▸ INSTRUCTIONS FOR THE TASK: Reproduce verbatim the lines of the records from the line containing "ECA terá seis" through the line containing "钥通过 Git 访问组织的仓库。", inclusive. Omit the pictures from the output.

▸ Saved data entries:
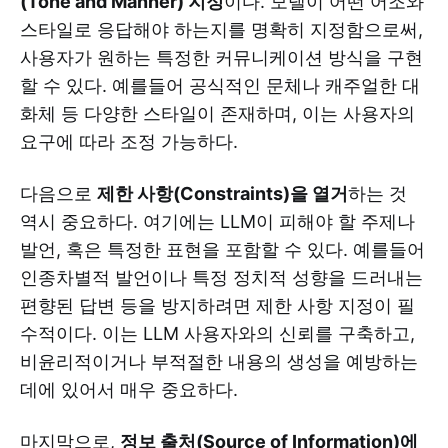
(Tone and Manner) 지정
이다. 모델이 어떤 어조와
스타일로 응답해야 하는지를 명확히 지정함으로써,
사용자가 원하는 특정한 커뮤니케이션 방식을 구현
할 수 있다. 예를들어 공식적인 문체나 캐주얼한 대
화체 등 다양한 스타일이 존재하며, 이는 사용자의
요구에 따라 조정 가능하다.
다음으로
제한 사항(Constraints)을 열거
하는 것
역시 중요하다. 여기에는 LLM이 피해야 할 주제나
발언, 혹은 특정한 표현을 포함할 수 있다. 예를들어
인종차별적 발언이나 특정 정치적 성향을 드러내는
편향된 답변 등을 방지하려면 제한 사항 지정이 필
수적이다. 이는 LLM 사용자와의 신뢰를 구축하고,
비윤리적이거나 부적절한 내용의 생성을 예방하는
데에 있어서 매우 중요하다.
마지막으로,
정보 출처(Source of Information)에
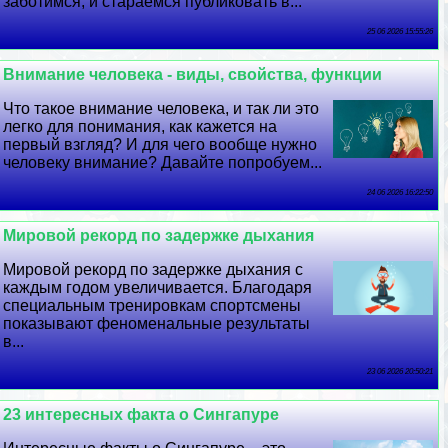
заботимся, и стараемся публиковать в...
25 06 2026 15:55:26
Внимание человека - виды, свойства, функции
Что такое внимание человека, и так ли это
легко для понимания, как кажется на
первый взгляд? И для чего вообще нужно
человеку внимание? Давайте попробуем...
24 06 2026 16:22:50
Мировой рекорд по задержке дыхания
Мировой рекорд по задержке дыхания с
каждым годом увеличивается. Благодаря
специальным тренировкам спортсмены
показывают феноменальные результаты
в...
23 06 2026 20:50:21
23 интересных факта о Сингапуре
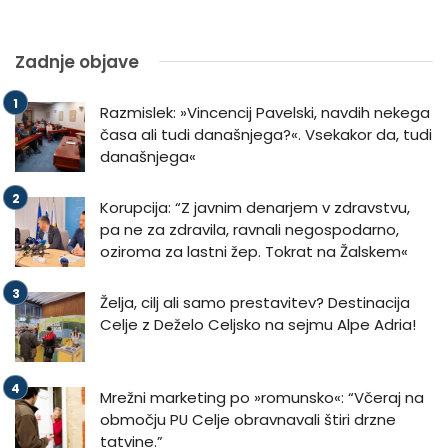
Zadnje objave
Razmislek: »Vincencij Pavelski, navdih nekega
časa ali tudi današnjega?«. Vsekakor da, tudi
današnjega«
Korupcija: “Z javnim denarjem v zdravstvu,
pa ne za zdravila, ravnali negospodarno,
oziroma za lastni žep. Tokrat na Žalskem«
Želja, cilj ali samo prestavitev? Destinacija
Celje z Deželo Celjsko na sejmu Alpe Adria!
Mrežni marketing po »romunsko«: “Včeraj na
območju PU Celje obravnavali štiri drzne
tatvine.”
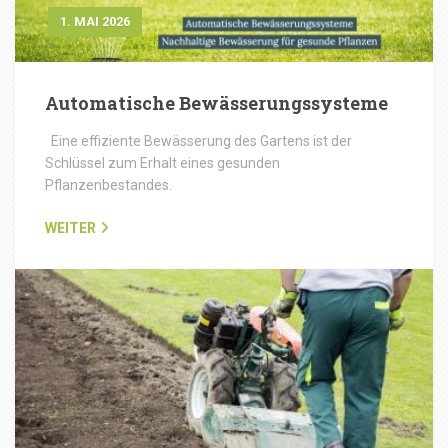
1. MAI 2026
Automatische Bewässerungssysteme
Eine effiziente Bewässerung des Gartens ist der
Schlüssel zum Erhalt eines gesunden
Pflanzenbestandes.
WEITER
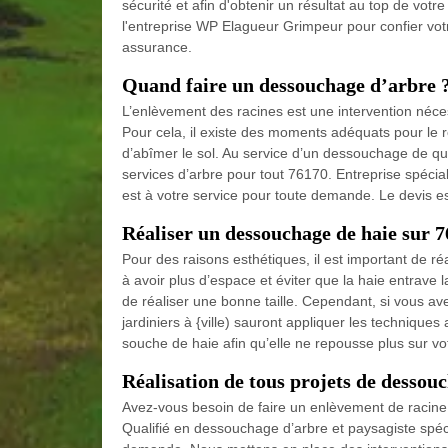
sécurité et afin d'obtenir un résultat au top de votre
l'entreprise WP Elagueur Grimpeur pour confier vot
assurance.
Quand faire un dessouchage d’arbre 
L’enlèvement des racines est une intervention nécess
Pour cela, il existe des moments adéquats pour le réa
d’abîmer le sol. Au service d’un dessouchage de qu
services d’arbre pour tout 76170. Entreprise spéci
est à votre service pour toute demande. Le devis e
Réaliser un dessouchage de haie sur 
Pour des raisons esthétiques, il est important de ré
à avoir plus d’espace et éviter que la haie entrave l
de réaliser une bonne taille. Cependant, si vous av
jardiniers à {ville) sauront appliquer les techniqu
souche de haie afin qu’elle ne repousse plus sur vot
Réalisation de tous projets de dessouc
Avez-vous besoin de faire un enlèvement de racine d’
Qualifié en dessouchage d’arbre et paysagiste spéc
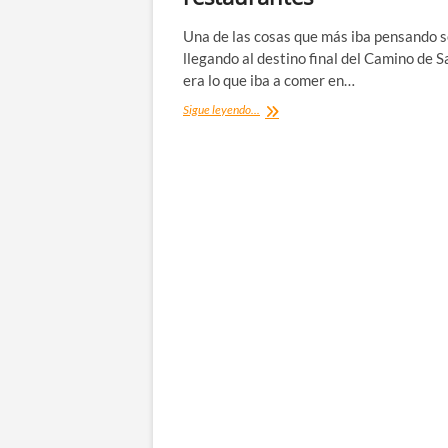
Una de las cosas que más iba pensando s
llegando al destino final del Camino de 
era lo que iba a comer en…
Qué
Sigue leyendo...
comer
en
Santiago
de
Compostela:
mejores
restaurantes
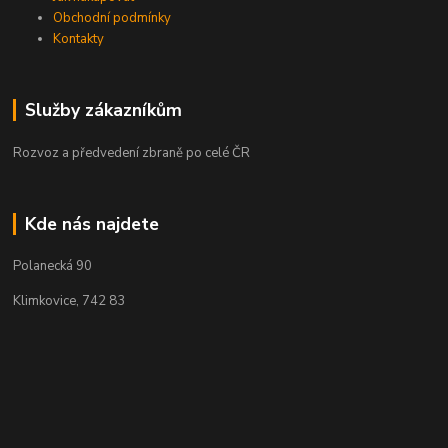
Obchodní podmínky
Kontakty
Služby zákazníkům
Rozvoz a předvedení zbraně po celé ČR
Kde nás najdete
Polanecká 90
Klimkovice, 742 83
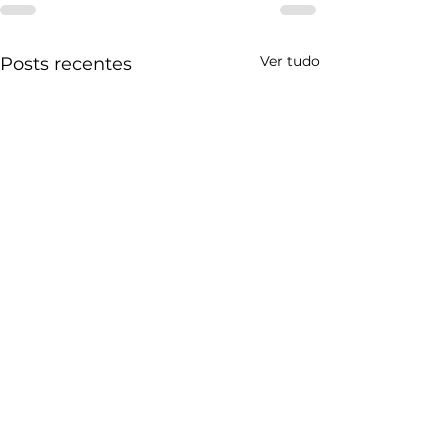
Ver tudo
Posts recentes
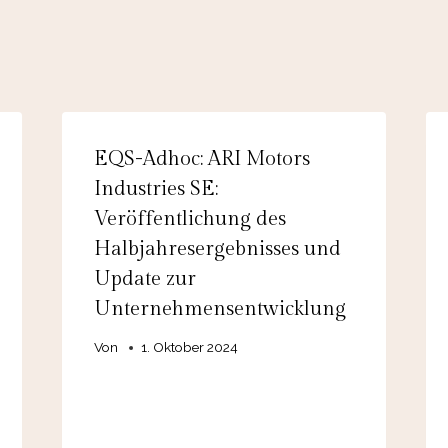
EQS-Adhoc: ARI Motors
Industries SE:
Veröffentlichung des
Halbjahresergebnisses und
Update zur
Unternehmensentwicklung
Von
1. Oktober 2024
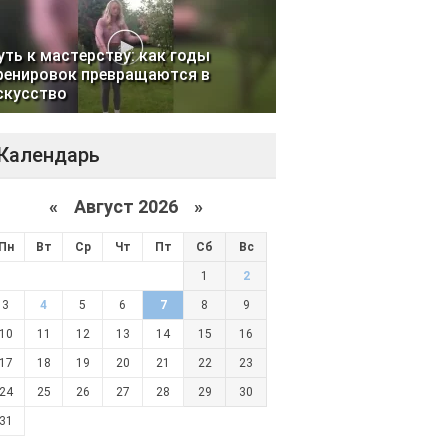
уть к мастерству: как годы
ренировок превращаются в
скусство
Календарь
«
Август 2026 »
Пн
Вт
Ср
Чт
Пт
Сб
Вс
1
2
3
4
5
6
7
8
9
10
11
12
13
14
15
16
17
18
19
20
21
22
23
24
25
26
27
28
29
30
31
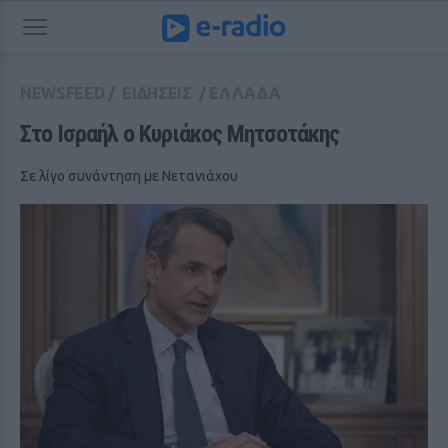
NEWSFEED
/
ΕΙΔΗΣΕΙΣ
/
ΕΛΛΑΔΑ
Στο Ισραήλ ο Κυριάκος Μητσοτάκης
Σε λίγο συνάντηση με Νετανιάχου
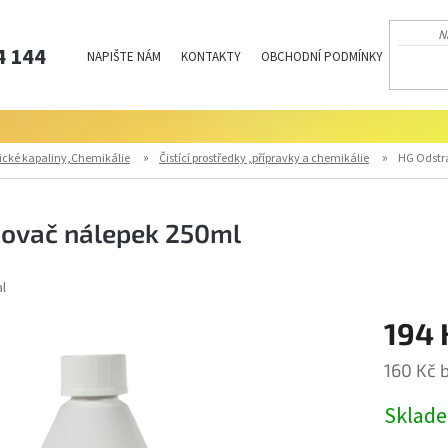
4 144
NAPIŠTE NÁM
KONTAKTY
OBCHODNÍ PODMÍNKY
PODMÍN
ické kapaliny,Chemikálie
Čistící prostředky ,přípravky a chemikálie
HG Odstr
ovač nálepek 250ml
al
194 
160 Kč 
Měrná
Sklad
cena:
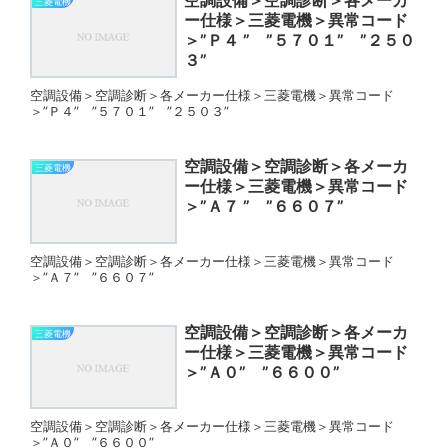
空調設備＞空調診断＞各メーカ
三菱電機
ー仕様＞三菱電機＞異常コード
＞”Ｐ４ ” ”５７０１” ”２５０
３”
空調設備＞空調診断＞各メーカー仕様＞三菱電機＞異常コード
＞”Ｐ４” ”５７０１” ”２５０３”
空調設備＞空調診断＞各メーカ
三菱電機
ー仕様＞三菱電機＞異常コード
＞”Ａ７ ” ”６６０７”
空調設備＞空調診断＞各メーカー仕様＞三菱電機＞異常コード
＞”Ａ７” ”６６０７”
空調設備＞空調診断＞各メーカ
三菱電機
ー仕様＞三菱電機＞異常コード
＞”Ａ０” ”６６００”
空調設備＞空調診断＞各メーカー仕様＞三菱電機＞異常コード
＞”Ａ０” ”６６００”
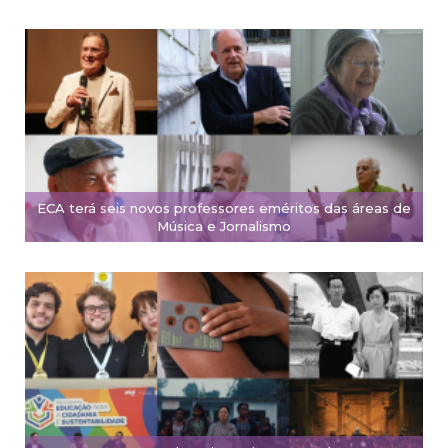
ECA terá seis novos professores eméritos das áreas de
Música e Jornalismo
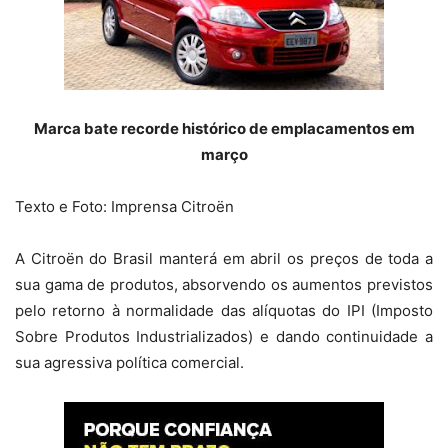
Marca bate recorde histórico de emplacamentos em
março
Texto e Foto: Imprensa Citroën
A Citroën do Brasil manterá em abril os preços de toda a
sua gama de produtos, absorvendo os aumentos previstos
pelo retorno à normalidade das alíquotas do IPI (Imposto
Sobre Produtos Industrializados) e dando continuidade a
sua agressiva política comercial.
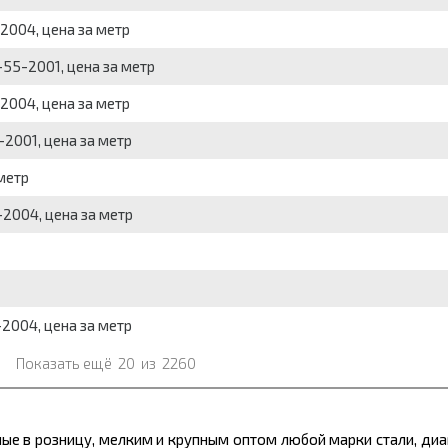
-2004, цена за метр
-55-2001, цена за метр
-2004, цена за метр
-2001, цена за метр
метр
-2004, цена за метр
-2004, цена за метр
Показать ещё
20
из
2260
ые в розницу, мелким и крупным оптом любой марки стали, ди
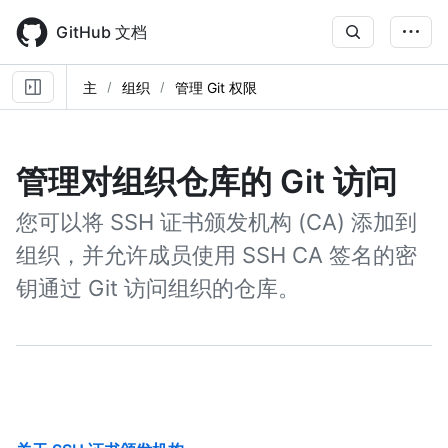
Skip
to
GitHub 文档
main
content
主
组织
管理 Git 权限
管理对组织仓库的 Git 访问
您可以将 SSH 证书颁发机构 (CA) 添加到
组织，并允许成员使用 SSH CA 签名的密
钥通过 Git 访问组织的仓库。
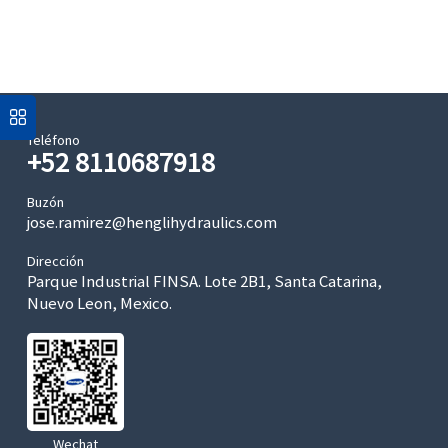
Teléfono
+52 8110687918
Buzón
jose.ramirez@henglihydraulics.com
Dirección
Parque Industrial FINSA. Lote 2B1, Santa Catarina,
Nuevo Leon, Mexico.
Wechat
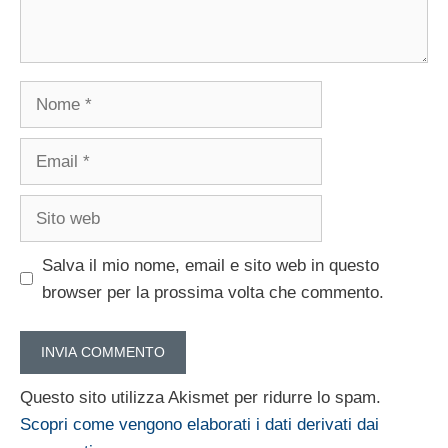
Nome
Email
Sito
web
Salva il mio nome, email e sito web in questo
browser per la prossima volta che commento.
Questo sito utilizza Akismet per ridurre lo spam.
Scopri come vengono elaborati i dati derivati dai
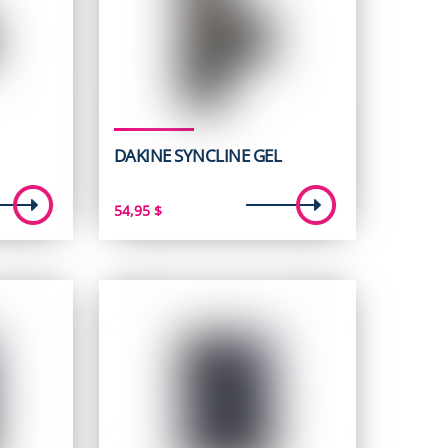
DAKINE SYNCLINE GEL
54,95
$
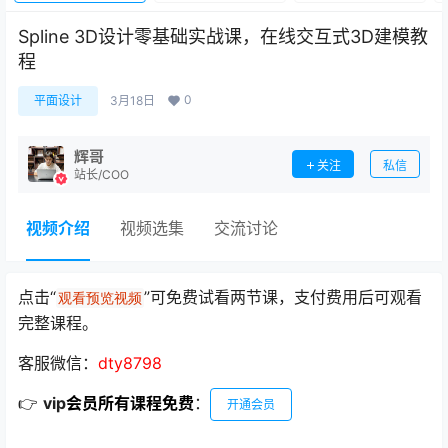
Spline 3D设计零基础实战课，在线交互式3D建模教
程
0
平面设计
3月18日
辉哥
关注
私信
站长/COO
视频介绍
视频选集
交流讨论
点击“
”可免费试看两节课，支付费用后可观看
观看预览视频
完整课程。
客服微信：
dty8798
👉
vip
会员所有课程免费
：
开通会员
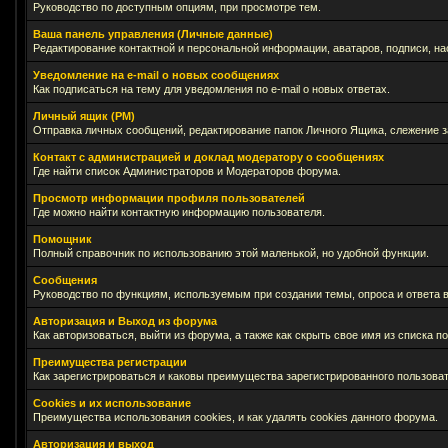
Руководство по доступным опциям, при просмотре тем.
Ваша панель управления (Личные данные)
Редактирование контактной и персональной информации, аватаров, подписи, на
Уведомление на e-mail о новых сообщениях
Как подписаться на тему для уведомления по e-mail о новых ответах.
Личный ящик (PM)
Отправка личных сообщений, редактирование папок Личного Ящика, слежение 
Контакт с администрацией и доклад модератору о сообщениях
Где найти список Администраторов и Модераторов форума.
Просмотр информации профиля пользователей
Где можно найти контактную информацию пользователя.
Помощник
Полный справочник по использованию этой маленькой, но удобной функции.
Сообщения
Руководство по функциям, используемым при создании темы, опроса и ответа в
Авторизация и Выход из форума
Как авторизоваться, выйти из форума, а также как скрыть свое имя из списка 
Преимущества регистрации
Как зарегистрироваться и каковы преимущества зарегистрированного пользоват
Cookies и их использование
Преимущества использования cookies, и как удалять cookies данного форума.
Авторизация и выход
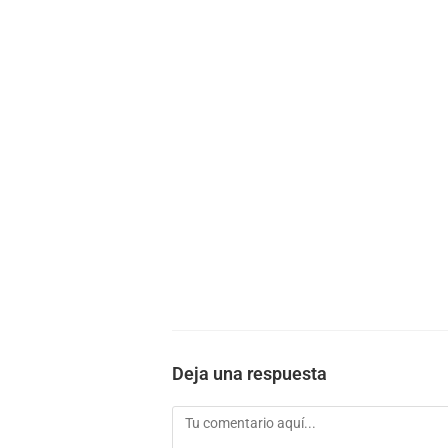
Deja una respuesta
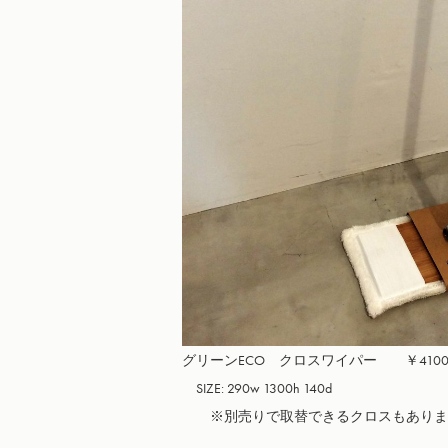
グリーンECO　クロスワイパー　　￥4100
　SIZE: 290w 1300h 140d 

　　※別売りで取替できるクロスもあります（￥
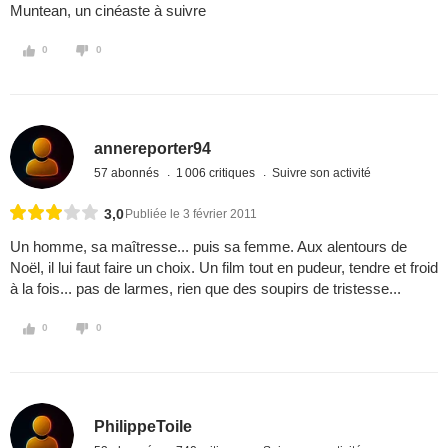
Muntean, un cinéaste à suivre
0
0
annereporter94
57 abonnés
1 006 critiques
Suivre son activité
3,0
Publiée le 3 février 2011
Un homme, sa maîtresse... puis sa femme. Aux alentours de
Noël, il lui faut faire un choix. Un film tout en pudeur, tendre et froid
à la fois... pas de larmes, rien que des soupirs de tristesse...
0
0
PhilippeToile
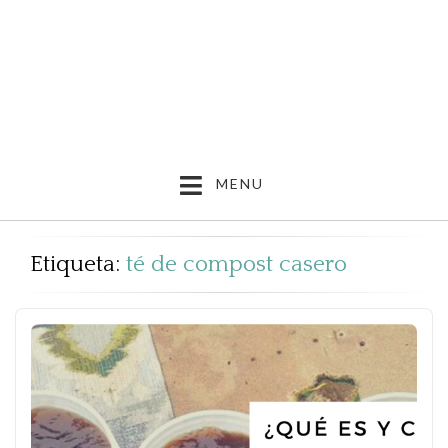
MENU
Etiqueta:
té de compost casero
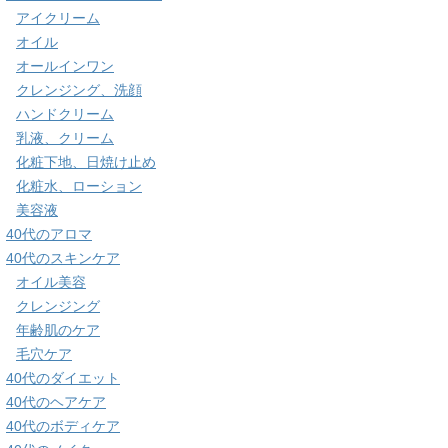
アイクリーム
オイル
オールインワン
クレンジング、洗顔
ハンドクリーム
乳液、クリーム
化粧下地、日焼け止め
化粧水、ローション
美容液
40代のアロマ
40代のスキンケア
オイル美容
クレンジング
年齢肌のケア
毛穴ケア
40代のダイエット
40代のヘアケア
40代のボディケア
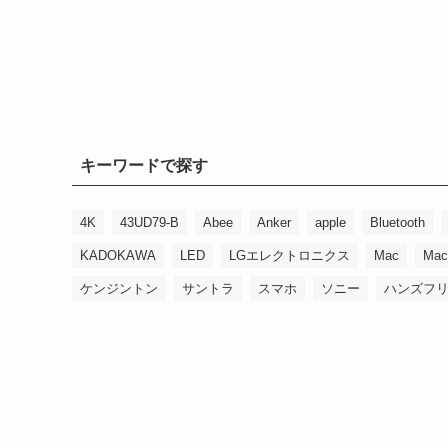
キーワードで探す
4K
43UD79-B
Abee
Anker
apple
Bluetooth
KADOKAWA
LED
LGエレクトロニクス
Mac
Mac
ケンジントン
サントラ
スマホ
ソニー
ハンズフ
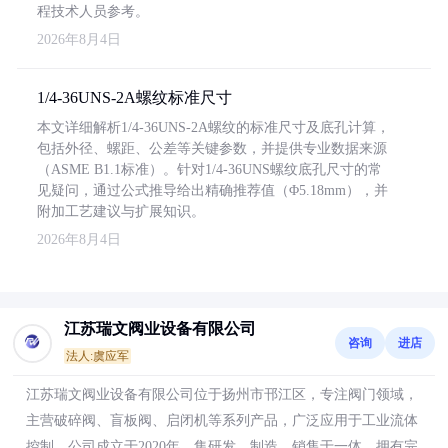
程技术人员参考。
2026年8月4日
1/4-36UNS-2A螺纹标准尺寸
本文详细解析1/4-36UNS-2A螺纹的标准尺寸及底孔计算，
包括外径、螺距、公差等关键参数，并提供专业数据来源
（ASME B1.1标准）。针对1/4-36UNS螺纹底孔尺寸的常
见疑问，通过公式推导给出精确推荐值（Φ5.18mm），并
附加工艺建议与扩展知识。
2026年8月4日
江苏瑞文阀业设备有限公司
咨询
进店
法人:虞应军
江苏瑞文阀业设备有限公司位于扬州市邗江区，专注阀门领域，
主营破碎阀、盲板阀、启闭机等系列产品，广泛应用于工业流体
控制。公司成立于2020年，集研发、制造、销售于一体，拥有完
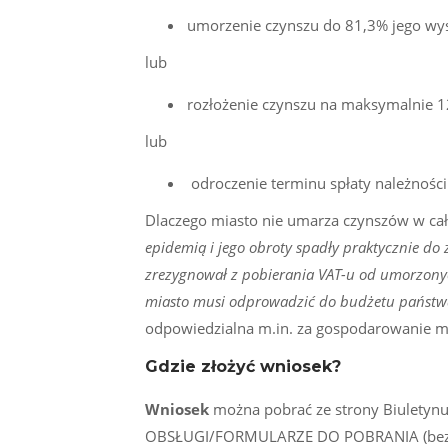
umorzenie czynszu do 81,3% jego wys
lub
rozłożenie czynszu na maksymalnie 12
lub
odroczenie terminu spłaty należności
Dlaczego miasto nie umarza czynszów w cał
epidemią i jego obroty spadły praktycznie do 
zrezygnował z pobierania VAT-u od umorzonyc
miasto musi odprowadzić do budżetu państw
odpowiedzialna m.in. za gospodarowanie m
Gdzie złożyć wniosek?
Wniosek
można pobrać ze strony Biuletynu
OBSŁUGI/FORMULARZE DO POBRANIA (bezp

▸ RESULT OF THIS EXERCISE:
ECA terá seis novos professores eméritos das áreas de
Música e Jornalismo
Marca bate recorde histórico de emplacamentos em
março
Texto e Foto: Imprensa Citroën
A Citroën do Brasil manterá em abril os preços de toda a
sua gama de produtos, absorvendo os aumentos previstos
pelo retorno à normalidade das alíquotas do IPI (Imposto
Sobre Produtos Industrializados) e dando continuidade a
sua agressiva política comercial.
-2004, цена за метр
-55-2001, цена за метр
-2004, цена за метр
-2001, цена за метр
метр
-2004, цена за метр
-2004, цена за метр
Показать ещё
20
из
2260
ые в розницу, мелким и крупным оптом любой марки стали, ди
Skip
to
GitHub 文档
main
content
主
组织
管理 Git 权限
管理对组织仓库的 Git 访问
您可以将 SSH 证书颁发机构 (CA) 添加到
组织，并允许成员使用 SSH CA 签名的密
钥通过 Git 访问组织的仓库。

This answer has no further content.